Os comitês também distribuem solidariedade e educação. Forma-se uma enorme e bem-sucedida roda de aprendizado. Aprende-se um pouco de tudo. Chefs famosos passam pela cozinha solidária, distribuindo receitas e ensinando o aproveitamento de alimentos.

Comida de verdade. Distribuída por gente de verdade, que chega às pessoas que precisam de alimento de verdade. Assim é a Ação da Cidadania.

Se o Betinho, que teve a coragem e a ousadia de visualizar o sonho, estivesse por aqui (será que não está?), certamente estaria espantado com o mundo louco que construímos após sua partida.
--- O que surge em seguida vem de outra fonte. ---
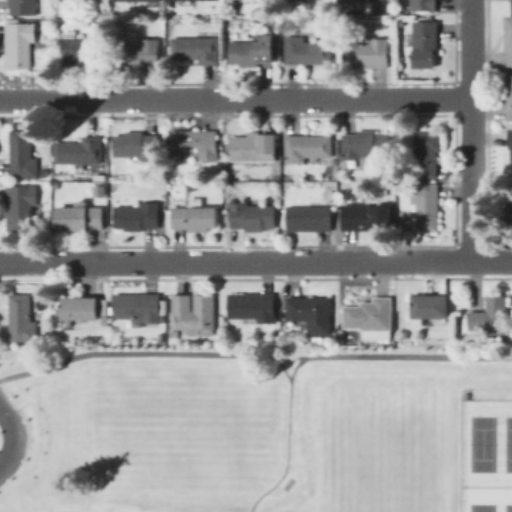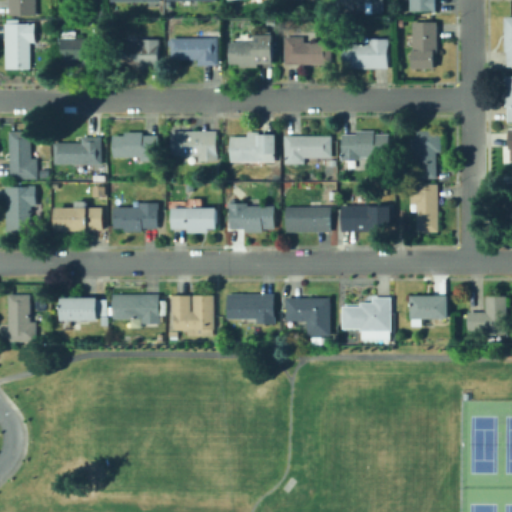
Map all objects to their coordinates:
building: (148, 0)
building: (136, 1)
building: (367, 5)
building: (367, 5)
building: (420, 5)
building: (423, 5)
building: (20, 7)
building: (23, 8)
building: (56, 25)
building: (46, 26)
building: (508, 39)
building: (507, 40)
building: (17, 43)
building: (19, 43)
building: (422, 44)
building: (424, 44)
building: (47, 45)
building: (74, 49)
building: (80, 49)
building: (193, 49)
building: (196, 50)
building: (250, 50)
building: (252, 51)
building: (304, 51)
building: (307, 52)
building: (142, 53)
building: (365, 53)
building: (137, 55)
building: (367, 55)
building: (224, 60)
building: (507, 98)
building: (509, 98)
road: (236, 100)
road: (471, 130)
building: (510, 142)
building: (193, 143)
building: (196, 144)
building: (363, 144)
building: (134, 145)
building: (365, 145)
building: (508, 145)
building: (136, 147)
building: (251, 147)
building: (304, 147)
building: (254, 148)
building: (307, 148)
building: (77, 150)
building: (425, 152)
building: (427, 152)
building: (80, 153)
building: (19, 155)
building: (22, 156)
building: (44, 171)
building: (227, 174)
building: (56, 185)
building: (191, 186)
building: (99, 188)
building: (161, 189)
building: (186, 201)
building: (424, 205)
building: (17, 206)
building: (426, 206)
building: (20, 208)
building: (511, 210)
building: (363, 215)
building: (135, 216)
building: (250, 216)
building: (77, 217)
building: (137, 217)
building: (192, 217)
building: (251, 217)
building: (307, 217)
building: (365, 217)
building: (79, 218)
building: (195, 218)
building: (309, 218)
road: (256, 261)
building: (250, 306)
building: (427, 306)
building: (81, 307)
building: (135, 307)
building: (138, 307)
building: (84, 308)
building: (253, 308)
building: (429, 308)
building: (309, 313)
building: (194, 315)
building: (311, 315)
building: (370, 315)
building: (488, 315)
building: (491, 316)
building: (19, 318)
building: (368, 318)
building: (21, 319)
building: (42, 338)
building: (326, 341)
road: (254, 352)
road: (280, 365)
building: (463, 395)
park: (181, 426)
road: (22, 435)
road: (288, 436)
road: (10, 437)
park: (481, 443)
park: (507, 443)
park: (382, 458)
park: (287, 483)
park: (480, 507)
park: (507, 507)
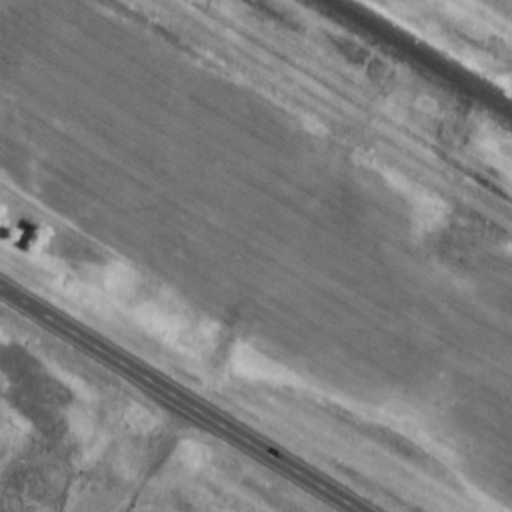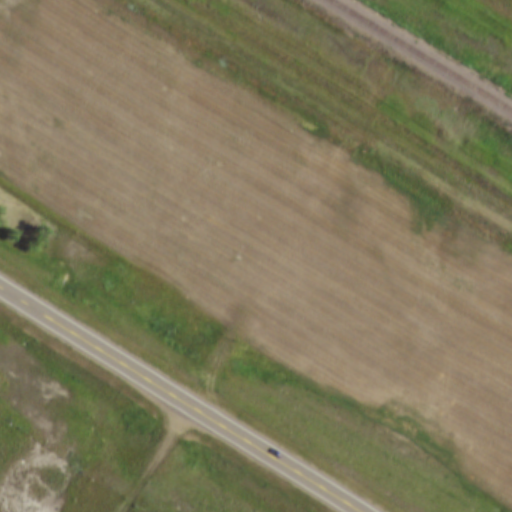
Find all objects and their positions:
railway: (420, 55)
road: (327, 114)
road: (181, 399)
road: (157, 456)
Estaria estarrecido com a emergência climática, que certamente vai afetar mais os que menos têm; mas estaria orgulhoso por ver as pessoas nas quais acreditou, que efetivamente fazem a diferença! Honraria e agradeceria aos comitês! Teria um orgulho danado do filho do CA (Kiko, diretor executivo da Ação) e de seu filho Daniel (presidente do Conselho da Ação). Ficaria falando com os jovens e vendo a enorme curiosidade deles pelo começo da Ação da Cidadania, há 30 anos.

Eu tenho orgulho do Daniel e do Kiko, jovens comunicadores da organização e dos comitês! Admiro a forma como souberam multiplicar as ações, inovando e criando, de novo e de novo, a Ação da Cidadania! Agradeço por ter vivido essa história.

Que venha outra vez o fim da fome, para que a ação vá dar cabo das outras fomes que também estão aí para ser vencidas! Esses dias no Rio de Janeiro foram um presente! Renovar a esperança sempre! Se puderem, visitem as novas instalações da Ação da Cidadania e renovem seus votos: vamos acabar com a fome no Brasil e espalhar nossos aprendizados com solidariedade. Imaginemos, sem parar, um mundo sem fome!